Input rows —
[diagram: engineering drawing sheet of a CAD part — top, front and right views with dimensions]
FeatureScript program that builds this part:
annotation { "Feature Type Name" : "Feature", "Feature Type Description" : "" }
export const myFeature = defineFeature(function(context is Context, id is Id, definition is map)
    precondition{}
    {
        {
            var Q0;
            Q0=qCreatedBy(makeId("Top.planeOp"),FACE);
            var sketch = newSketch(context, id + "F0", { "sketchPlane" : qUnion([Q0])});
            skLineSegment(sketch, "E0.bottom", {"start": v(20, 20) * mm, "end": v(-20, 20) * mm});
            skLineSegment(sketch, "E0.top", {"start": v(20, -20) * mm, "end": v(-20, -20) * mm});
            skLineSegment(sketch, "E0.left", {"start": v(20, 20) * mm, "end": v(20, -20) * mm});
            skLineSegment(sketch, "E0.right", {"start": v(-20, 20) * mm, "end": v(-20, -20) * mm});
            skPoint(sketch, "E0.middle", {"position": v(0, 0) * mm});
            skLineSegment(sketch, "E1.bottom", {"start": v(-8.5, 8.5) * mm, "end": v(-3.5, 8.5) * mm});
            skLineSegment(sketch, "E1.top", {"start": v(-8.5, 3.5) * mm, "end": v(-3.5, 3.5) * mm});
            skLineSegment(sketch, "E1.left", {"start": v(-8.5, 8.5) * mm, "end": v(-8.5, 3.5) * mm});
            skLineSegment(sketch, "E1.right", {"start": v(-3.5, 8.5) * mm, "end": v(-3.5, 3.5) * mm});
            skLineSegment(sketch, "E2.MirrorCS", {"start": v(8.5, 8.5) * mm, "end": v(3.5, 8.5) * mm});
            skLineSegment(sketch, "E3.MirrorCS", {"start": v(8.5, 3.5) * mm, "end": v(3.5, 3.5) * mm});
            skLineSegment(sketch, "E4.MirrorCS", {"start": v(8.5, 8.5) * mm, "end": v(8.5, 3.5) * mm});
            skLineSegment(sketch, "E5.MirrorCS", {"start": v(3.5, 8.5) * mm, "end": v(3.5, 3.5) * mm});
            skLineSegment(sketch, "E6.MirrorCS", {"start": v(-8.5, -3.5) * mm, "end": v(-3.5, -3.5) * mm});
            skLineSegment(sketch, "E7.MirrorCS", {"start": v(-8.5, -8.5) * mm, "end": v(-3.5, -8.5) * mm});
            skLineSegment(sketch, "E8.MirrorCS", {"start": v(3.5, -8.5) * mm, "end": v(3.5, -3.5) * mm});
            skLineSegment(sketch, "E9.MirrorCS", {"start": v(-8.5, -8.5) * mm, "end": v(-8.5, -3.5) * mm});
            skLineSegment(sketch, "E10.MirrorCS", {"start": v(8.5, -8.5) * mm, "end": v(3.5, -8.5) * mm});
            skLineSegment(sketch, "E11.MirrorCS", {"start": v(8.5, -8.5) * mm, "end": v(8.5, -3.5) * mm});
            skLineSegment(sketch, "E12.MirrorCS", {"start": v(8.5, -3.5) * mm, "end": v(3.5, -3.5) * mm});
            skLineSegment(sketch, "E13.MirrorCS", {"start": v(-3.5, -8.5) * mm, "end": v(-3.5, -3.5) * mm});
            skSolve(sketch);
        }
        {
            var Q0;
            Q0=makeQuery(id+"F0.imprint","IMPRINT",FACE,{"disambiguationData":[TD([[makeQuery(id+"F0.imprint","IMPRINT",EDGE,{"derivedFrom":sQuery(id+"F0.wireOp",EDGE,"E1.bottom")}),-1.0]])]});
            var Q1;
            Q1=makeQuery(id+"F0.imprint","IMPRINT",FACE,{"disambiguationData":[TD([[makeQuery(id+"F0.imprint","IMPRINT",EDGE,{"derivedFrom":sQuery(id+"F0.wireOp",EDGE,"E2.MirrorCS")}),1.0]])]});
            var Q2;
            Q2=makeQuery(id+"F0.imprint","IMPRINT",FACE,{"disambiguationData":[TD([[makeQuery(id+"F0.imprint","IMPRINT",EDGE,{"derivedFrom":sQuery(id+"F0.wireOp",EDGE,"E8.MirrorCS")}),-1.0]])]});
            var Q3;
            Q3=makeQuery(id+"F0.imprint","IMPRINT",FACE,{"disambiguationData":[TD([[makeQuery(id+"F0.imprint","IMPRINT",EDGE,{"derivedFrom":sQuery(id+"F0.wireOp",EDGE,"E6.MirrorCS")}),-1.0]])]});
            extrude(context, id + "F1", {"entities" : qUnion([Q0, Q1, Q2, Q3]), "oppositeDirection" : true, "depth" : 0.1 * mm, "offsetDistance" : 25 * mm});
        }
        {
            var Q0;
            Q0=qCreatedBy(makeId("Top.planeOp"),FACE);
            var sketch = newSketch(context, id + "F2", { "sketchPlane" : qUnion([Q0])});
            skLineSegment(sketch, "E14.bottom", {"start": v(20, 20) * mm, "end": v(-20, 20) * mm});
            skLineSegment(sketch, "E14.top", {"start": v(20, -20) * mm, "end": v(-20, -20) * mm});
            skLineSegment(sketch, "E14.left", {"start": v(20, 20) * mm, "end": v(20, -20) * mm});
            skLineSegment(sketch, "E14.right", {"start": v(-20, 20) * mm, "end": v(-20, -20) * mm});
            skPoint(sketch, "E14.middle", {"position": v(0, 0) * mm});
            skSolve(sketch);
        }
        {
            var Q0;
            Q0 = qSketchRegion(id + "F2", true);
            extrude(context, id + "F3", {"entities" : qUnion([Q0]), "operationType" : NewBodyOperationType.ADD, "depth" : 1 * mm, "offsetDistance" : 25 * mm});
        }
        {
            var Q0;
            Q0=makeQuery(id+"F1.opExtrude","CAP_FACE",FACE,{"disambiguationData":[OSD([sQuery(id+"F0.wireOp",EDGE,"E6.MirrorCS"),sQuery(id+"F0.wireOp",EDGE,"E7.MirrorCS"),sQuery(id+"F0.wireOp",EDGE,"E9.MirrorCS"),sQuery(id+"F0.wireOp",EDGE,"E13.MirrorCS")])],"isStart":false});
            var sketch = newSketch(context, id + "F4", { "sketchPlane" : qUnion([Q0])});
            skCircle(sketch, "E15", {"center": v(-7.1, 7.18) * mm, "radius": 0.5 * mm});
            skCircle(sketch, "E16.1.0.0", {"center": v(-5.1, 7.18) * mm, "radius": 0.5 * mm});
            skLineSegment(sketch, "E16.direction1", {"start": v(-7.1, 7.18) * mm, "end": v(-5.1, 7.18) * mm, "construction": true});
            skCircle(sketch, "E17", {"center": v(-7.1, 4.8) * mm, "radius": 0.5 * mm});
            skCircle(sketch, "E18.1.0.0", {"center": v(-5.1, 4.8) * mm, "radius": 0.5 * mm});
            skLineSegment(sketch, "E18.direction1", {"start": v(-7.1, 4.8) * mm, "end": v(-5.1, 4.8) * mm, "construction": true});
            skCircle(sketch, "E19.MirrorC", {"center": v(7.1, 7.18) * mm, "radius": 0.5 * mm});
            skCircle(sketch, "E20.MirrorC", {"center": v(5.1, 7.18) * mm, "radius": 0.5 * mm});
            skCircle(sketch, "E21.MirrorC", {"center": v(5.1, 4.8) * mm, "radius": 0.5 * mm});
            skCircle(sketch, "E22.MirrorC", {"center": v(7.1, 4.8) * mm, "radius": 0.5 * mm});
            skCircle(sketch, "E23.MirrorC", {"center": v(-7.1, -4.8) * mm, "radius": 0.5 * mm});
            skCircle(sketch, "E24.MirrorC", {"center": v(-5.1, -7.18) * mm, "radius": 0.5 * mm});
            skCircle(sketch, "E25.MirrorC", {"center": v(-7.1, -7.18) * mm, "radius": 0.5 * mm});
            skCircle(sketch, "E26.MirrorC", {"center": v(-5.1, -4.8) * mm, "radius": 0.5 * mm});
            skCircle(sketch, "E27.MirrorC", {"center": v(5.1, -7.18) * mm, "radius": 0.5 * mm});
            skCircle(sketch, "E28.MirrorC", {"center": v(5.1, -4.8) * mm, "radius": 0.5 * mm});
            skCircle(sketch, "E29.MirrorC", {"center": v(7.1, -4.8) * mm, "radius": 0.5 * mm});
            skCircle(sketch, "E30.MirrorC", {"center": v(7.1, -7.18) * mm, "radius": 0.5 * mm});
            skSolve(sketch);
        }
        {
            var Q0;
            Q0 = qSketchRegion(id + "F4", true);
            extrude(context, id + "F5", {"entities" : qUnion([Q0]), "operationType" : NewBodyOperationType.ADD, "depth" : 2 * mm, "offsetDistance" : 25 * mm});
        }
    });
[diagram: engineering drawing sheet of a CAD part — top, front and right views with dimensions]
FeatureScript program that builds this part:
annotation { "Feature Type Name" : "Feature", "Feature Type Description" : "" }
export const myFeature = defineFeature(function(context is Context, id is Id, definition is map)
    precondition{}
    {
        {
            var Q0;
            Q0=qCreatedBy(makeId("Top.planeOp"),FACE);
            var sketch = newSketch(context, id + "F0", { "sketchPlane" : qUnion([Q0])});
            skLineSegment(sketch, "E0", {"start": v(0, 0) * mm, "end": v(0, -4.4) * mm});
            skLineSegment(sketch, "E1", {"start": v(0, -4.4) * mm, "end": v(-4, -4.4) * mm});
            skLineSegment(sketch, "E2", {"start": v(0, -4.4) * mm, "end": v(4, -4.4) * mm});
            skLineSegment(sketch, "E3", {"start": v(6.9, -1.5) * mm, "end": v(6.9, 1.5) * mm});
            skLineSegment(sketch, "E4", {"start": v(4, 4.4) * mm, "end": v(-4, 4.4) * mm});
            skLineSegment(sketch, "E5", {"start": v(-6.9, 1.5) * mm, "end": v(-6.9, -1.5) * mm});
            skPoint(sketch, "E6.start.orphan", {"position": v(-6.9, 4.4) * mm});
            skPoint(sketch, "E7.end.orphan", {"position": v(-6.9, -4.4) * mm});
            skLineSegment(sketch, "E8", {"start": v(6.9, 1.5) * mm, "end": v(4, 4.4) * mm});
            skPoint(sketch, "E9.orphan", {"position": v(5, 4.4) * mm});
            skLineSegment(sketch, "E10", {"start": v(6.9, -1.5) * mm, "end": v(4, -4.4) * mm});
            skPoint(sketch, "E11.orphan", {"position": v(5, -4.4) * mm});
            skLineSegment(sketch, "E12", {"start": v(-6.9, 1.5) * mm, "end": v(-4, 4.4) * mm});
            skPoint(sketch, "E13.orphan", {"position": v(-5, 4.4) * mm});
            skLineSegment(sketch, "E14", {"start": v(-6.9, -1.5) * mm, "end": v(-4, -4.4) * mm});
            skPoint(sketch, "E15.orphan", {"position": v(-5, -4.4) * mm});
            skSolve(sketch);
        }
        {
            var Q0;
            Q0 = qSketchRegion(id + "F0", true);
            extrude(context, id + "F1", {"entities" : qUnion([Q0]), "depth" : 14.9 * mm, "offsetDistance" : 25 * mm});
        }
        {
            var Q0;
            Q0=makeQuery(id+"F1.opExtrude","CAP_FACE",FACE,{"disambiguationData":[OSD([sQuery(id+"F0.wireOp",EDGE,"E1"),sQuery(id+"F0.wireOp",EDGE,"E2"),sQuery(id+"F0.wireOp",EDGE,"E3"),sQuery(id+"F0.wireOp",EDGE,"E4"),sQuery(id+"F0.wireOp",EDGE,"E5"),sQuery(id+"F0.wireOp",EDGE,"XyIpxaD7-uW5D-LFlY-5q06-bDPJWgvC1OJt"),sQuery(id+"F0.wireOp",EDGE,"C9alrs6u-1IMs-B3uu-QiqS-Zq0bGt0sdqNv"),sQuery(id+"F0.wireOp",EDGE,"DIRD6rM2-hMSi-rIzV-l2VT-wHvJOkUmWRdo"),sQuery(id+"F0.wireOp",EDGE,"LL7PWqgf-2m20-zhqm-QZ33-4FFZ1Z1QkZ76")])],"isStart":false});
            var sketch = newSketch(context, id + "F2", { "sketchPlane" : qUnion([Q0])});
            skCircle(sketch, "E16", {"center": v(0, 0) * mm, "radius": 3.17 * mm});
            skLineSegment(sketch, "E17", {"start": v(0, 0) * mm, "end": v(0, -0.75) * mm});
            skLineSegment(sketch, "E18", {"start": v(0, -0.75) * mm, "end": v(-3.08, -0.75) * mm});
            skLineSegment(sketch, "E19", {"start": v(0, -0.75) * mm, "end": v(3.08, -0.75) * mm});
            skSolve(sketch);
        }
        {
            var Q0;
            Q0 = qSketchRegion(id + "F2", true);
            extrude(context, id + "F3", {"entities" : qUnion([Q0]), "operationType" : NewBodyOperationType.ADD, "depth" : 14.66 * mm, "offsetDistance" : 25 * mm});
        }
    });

The task —
Please count the rows above that contain the string "sQuery", treating uppercase and lowercase as different. Reply with the number only.

Output of the task —
6